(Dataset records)
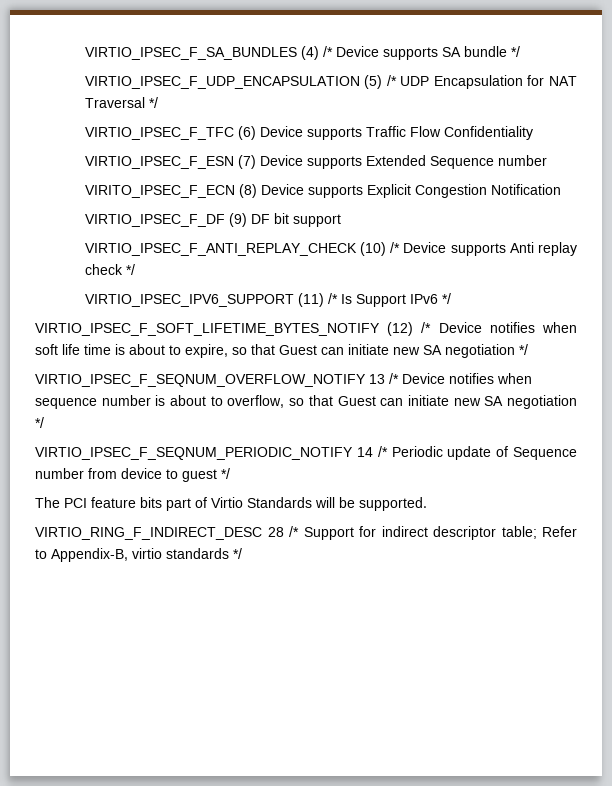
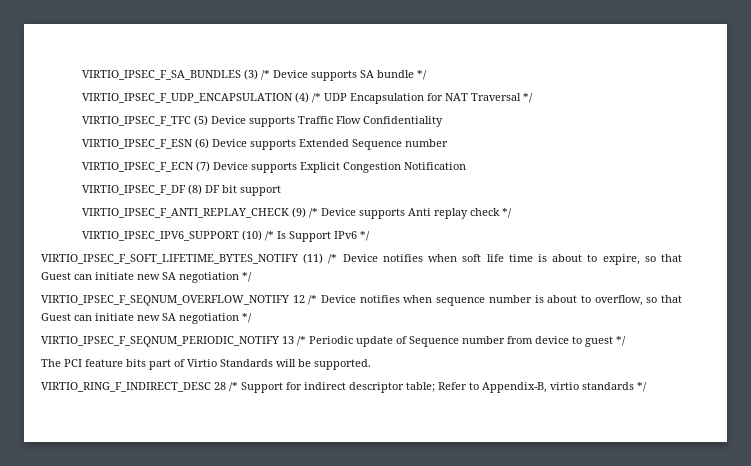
[300,46,319,60] (4) -> [244,69,259,80] (3)
[364,75,383,89] (5) -> [295,92,310,103] (4)
[237,126,256,140] (6) -> [194,115,209,126] (5)
[237,155,256,169] (7) -> [195,138,210,149] (6)
[84,184,257,198] VIRITO_IPSEC_F_ECN (8) -> [82,161,211,172] VIRTIO_IPSEC_F_ECN (7)
[228,213,247,227] (9) -> [188,184,203,195] (8)
[360,242,387,256] (10) -> [292,207,307,218] (9)
[297,293,324,307] (11) -> [242,230,263,241] (10)
[387,322,414,336] (12) -> [303,253,324,264] (11)
[369,374,385,384] 13 -> [292,295,305,303] 12
[356,447,373,457] 14 -> [282,336,294,344] 13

Assignment => Take the line containing "[228,213,247,227] (9) ->" as the start and the last line of the data as the end, and reproduce that range exactly.

Answer space =>
[228,213,247,227] (9) -> [188,184,203,195] (8)
[360,242,387,256] (10) -> [292,207,307,218] (9)
[297,293,324,307] (11) -> [242,230,263,241] (10)
[387,322,414,336] (12) -> [303,253,324,264] (11)
[369,374,385,384] 13 -> [292,295,305,303] 12
[356,447,373,457] 14 -> [282,336,294,344] 13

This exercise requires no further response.